Certainly good news, but a four-point uptick is certainly conclusive evidence of "turning point in recent American cultural history." We’ll have to wait for the actual report from the NEA, but I’d like to verify that the four percent change isn’t within the margin of error for both studies. And while a 4 percent increase is better than a 4 percent decline, both stats are still largely down from the 57 percent recorded in 1982, and even the 54 percent in 1992.

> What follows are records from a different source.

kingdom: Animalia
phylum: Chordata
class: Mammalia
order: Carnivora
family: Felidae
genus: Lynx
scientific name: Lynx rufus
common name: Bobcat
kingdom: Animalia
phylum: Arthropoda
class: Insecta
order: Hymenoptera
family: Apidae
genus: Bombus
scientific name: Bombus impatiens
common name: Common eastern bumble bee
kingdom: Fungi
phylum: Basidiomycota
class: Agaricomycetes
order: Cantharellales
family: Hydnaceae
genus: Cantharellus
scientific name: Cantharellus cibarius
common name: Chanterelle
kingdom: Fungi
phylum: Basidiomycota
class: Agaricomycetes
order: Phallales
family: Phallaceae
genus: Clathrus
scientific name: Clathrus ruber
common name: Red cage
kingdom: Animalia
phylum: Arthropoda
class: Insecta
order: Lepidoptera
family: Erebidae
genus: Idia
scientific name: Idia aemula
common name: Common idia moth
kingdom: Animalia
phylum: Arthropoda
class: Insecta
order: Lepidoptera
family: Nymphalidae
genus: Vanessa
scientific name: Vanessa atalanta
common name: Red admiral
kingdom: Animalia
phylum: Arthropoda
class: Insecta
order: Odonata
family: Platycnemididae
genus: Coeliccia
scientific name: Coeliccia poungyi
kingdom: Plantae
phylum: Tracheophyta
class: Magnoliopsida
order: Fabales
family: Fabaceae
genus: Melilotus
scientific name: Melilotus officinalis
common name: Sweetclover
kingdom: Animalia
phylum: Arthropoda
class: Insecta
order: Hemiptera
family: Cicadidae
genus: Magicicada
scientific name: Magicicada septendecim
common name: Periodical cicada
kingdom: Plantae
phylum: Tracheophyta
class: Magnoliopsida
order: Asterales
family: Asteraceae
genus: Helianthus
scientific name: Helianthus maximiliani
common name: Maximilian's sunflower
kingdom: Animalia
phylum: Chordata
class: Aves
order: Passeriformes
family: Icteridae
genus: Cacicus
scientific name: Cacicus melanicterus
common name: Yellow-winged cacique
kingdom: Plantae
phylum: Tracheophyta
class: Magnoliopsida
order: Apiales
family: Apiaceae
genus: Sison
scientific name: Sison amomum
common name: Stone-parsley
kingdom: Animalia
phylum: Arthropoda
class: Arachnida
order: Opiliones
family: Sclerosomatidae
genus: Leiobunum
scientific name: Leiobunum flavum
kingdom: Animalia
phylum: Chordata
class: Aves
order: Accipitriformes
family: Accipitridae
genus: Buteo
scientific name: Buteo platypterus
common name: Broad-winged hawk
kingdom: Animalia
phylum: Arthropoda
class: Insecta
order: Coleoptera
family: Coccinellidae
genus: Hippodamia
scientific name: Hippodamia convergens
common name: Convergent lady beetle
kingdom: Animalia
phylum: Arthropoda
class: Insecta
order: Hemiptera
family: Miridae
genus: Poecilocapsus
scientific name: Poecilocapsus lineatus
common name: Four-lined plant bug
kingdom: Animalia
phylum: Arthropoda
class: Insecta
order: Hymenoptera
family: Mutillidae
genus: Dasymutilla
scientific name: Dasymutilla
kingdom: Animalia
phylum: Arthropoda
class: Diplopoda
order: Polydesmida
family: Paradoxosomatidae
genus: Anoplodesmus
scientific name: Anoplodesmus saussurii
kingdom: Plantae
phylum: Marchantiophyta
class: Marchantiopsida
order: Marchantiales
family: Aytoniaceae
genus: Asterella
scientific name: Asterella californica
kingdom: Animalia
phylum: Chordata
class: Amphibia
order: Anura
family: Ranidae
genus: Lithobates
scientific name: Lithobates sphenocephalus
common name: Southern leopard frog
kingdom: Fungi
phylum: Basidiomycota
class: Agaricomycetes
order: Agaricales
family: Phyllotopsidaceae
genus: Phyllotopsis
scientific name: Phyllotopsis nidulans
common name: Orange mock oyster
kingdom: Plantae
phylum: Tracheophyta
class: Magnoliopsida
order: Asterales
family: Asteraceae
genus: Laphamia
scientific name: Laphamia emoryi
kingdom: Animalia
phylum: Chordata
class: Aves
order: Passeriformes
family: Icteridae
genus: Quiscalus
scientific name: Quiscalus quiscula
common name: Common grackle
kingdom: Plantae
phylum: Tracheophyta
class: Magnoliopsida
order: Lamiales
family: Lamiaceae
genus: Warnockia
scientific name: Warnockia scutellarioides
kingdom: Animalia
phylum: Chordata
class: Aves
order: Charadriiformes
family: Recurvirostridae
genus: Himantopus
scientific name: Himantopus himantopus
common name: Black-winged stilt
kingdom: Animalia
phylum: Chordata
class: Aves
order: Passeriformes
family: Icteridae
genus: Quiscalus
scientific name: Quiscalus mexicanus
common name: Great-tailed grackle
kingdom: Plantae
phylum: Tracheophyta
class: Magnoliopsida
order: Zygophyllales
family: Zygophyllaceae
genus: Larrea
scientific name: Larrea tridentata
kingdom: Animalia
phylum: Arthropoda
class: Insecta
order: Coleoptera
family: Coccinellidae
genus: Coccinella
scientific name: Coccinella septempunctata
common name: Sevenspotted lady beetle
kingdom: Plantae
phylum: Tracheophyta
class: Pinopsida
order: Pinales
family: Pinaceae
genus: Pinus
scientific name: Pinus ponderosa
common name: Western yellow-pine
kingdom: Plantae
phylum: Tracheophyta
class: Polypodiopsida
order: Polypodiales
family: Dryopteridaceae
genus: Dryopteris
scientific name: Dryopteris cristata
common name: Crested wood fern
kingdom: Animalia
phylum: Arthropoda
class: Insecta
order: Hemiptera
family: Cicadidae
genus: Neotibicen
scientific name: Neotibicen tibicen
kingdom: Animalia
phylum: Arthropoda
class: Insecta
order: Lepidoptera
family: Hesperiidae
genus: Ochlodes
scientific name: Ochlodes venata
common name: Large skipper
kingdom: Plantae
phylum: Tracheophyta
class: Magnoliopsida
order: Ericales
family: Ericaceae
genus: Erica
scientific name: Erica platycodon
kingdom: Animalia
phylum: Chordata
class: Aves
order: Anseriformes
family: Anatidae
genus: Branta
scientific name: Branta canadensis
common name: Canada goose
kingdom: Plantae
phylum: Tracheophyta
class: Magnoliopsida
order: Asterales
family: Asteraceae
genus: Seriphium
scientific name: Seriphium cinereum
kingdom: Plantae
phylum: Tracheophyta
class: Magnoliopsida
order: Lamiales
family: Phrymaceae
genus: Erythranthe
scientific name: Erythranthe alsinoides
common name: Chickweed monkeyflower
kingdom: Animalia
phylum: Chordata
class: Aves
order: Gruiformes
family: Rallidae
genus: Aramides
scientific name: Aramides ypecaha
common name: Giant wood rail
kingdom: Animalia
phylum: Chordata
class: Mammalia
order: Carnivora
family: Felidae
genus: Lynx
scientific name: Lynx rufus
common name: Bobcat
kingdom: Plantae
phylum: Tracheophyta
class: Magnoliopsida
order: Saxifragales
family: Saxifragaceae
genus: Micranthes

The New York Times is also reporting this story, with a little data from beneath the topline figures:
Among ethnic groups the latest report found that the proportion of literary reading increased most for what the study classifies as Hispanic Americans, rising to 31.9 percent in 2008 for adults 18 and over, from 26.5 percent in 2002. The highest percentage of literary reading was among whites, at 55.7 percent, up from 51.4 percent in 2002. The rate of literary reading among men 18 and older increased to 41.9 percent in 2008, from 37.6 percent in 2002. The proportion also increased among women, to 58 percent in 2008, from 55.1 percent in 2002.
At the same time the survey found that the proportion of adults who said they had read any kind of a book, fiction or nonfiction, that was not required for work or school actually declined slightly since 2002, to 54.3 percent from 56.6 percent.